Showing posts with label SIR. Show all posts
Showing posts with label SIR. Show all posts

10.14.2013

Carbon River

200k From Redmond to the Carbon River ranger station with the Seattle Randonneurs. A very pretty day. 200 kilometers (about 125 miles) may not sound like much, but it's a bit uphill getting there, and of course the downhill is nice, but you never make back coming down what it cost you going up. In this case, total ascent was just over a mile. My stats below show the profile.
The bit past Wilkeson tips up rather steeply. On the graph, that's the cliff around miles 50 and 75. That got my attention on the way up, but it was mostly steady work riding with strong riders with nothing to prove but no reason to dilly-dally.

Incidentally, the store in Wilkeson has an informal museum on the town's history as a sandstone mine. The store is collecting donations for a skate park.

The picture at the top of the post is the new ranger station. It's closed of course, along with most of the government, so there was nobody to sign our cards. We can work around that of course, but there were no other services either. Not so bad in late fall, but in Summer it would be both a figurative and literal mess.

Thanks to John Pearch for organizing a very nice ride!


6.07.2011

Tahuya Hills 600

30 hours 57 minutes. Three minutes faster than my goal, as it happens.

This ride goes nigh well all over northwestern Washington. From Seattle pretty far into Mt. Rainier park, west through Centralia onto the Olympic Peninsula, around Hood Canal to Port Gamble, and finally into Winslow on Bainbridge Island. Whew!

Would I do it again? Yes, I'd do it all again just to ride through the twilight along Hood Canal, as if I and the small group I was riding with were the only people on earth.

As with any ride like this, so many cool things happened.
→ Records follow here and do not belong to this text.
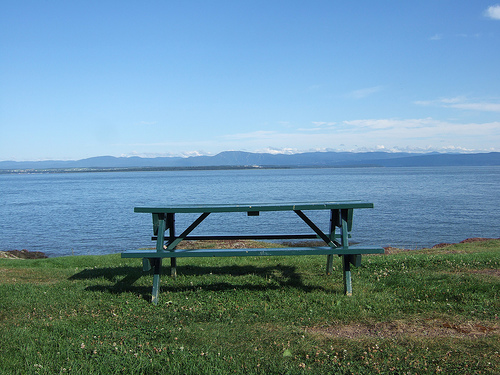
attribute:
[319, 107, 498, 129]
cloud — white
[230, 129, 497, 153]
cloud — white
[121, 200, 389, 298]
bench — empty, wooden, green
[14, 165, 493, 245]
water — calm, blue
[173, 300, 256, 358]
grass — green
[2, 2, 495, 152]
sky — clear, blue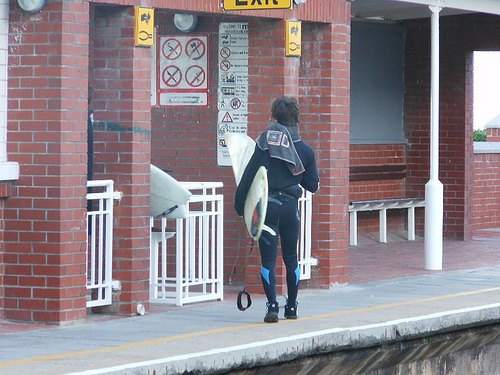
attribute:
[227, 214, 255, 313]
cord — on the surfboard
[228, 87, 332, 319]
man — next to bricks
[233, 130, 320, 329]
wetsuit — blue, black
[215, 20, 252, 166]
sign — next to bricks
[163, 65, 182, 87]
sign — next to bricks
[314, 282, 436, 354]
platform — stone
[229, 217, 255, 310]
rope — on the man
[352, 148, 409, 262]
bench — white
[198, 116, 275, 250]
surf board — with the man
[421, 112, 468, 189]
ground — next to bricks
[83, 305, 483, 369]
line — on the ground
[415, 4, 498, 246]
pillar — supporting, white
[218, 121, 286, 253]
surfboard — white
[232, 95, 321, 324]
man — standing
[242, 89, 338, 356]
wet suit — next to bricks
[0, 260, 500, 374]
pavement — on the man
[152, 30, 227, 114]
sign — next to bricks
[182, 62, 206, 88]
sign — next to bricks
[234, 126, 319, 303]
wet suit — on the man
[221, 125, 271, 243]
surfboard — white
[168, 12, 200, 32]
light — next to bricks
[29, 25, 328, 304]
wall — next to the man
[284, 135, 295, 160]
towel — around man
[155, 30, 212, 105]
placard — showing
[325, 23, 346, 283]
wall — next to the man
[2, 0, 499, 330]
building — made of bricks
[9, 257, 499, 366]
line — on the ground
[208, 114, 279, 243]
surf board — next to bricks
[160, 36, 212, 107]
sign — next to bricks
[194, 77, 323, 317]
man — young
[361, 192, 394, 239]
bench — white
I loaned out tools to people who needed them and got them back. People loaned me things I needed and they got them back. We saw the fans waiting for the U2 concert at 6am. The guy in Seabeck who called us "Marine Tough" without asking us where we were going, because he'd seen our tribe before. Hammering the last 7km to finish in just under 31 hours because we were pretty sure we could so we should try, but only if all seven of us could do it together. And most of all, truly wonderful volunteers, who cared for us as if we were the most important people on earth to them.
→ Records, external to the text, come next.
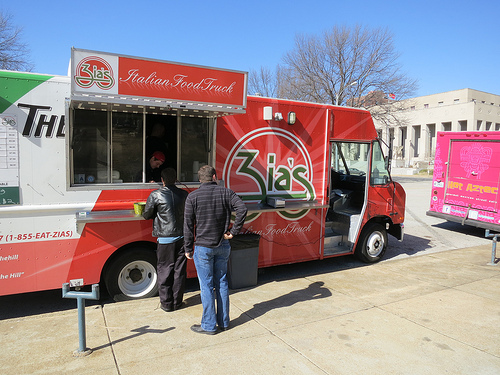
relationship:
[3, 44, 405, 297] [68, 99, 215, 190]
truck has window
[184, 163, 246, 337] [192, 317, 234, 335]
person wearing shoes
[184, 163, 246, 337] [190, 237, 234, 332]
person wearing pants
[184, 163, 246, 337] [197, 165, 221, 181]
person has hair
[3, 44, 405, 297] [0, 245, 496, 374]
truck beside sidewalk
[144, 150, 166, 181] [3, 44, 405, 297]
man in truck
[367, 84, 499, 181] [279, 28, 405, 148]
building near tree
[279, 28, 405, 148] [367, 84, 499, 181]
tree near building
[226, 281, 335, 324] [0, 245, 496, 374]
shadow on sidewalk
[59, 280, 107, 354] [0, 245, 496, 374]
pole in sidewalk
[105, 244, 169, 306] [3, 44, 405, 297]
tire on truck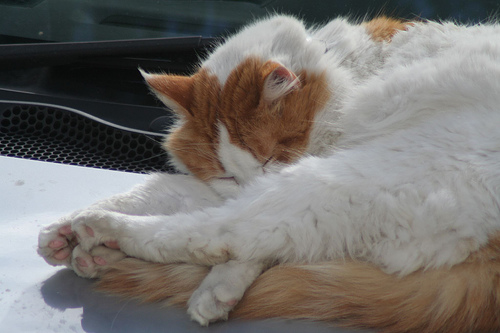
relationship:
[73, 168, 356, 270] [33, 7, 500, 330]
legs of cat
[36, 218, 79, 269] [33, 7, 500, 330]
paw of cat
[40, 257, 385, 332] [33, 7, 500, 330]
shadow of cat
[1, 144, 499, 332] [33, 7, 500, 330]
table behind cat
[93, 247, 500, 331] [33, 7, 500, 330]
tail of cat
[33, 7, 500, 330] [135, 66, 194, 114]
cat has ear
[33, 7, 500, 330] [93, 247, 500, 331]
cat has tail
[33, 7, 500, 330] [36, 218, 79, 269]
cat has paw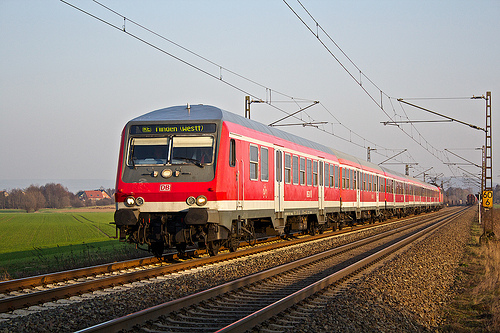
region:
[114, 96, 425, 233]
red light rail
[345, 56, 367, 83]
white clouds in blue sky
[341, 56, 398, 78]
white clouds in blue sky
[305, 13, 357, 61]
white clouds in blue sky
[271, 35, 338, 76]
white clouds in blue sky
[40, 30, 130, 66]
white clouds in blue sky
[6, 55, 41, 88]
white clouds in blue sky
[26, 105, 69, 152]
white clouds in blue sky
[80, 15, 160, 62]
white clouds in blue sky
Yeah, it was pretty long, but this ride is half as long as PBP. Half. Every time I double the distance, I go about 1.5 kph slower, which suggests a PBP time of about 67 hours. Sweet!

Except, that would mean not sleeping for 67 hours. I don't think I'm going to do that. I think I'm going to get some sleep along the way, probably twice. And I'm not sure the 1.5 kph math holds up anyway. But this 600 was a big confidence booster for PBP. I finished about as fast or faster than a lot of people who are planning to finish PBP and have good reason to believe they can do it.

3.27.2011

SIR 200K

SIR 200K in 8h 54min. That's about 1h 45min behind Jan Heine, the fastest finisher, and in the top 20%. I like to finish in the top 10% of ultra-endurance events, but I woke up at 1:00AM feeling kind of nasty, so I'm not dissatisfied.